Los planes de un Presidente sin plan

Los planes de un Presidente sin plan

Con los nuevos gabinetes paralelos de Santiago Cafiero, Alberto Fernández trata de relanzar la gestión hacia un clima posdeuda y poscuarentena.

Poco antes del cierre del acuerdo con los acreedores de la deuda argentina, Alberto Fernández lanzó una de sus frases que hacen mucho ruido y pocas nueces: en una entrevista con la prensa financiera global, el Presidente aseguró que no creía demasiado en la utilidad de los planes de gobierno. No se sabe si su declaración fue una táctica pensada para provocar o si solo fue un blooper más de un mandatario demasiado expuesto a los medios. Lo cierto es que, a partir de esta semana, la comunicación oficial intentará deshacer la mala sensación que causó la falta de un plan confesada por el Presidente.

Con la coordinación de Santiago Cafiero y Cecilia Todesca, se lanza a partir de hoy un plan de “gabinetes temáticos”, que se reunirán todas las mañanas, de lunes a viernes, para tratar con más foco y de modo interdisciplinario, cinco áreas clave del tablero de control de la Argentina.
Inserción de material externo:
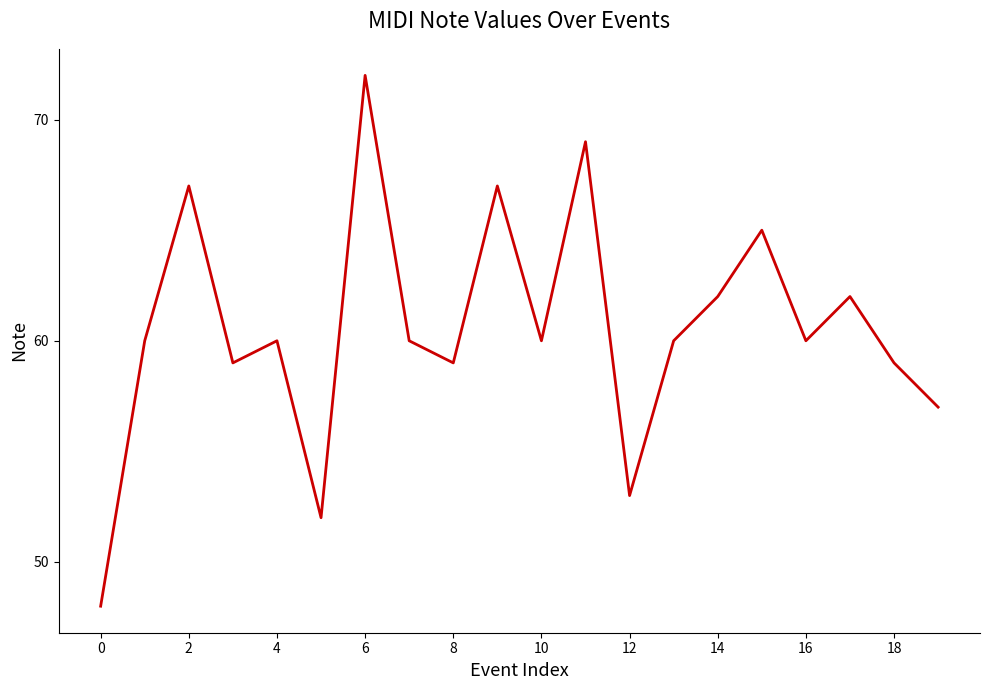

What is the difference between the maximum and second lowest values?

20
La idea es desagregar el Gabinete nacional en 5 gabinetes paralelos, que cubran desde el comercio exterior hasta la planificiación urbana, pasando por la educación y el transporte, entre otros temas. Este nuevo mecanismo complementa, o acaso reemplaza, al anuncio reciente de un paquete de “60 medidas” que el Gobierno supuestamente pondrá en marcha a la brevedad. En ambos casos, se trata de revertir aquella audaz declaración presidencial sobre la falta de un plan.

En el kirchnerismo, se justifica el aparente desdén albertista por los planes como un mero gesto de ocultar sus cartas para prevenir los palos en la rueda que el establishment local e internacional inserta prematuramente en la opinión pública. Ponen como ejemplo la marcha atrás en el caso Vicentín, e incluso la demora del proyecto de un nuevo impuesto de emergencia a los más ricos, y hasta la reforma judicial, que ya se topó con la resistencia opositora en el Congreso, los tribunales y los medios.

Una curiosidad lingüística en torno a esta cuestión es que la palabra “plan” quedó asociada, en el historial de la gestión K, al asistencialismo: se entiende por “plan social” a la ayuda estatal que para muchos no es más que un oneroso parche del clientelismo proselitista. De esa visión, nació el apelativo muy peyorativo de “planero”, uno de los insultos más frecuentes en la nube semántica de la grieta. Hoy más que nunca, la batalla cultural se juega en cada palabra.

Puede ser que tener un plan no sea la garantía de éxito para llevar al país a buen puerto, pero parece que admitir no tenerlo tampoco ayuda. La sospecha que despierta un Presidente sin plan es, en el mejor de los casos, que el escenario de crisis lo desconcierta. Y en el peor de los casos, da miedo que en realidad el plan exista pero que sea inconfesable en público, por su incorrección política, se trate de calcular cómo ganar las próximas elecciones o cómo liberar al clan Kirchner de culpa y cargo. Ante esa desconfianza colectiva, muy riesgosa en tiempos de pandemia y recesión, el Gobierno opta por volver a la vieja costumbre de mostrar que sí hay un plan.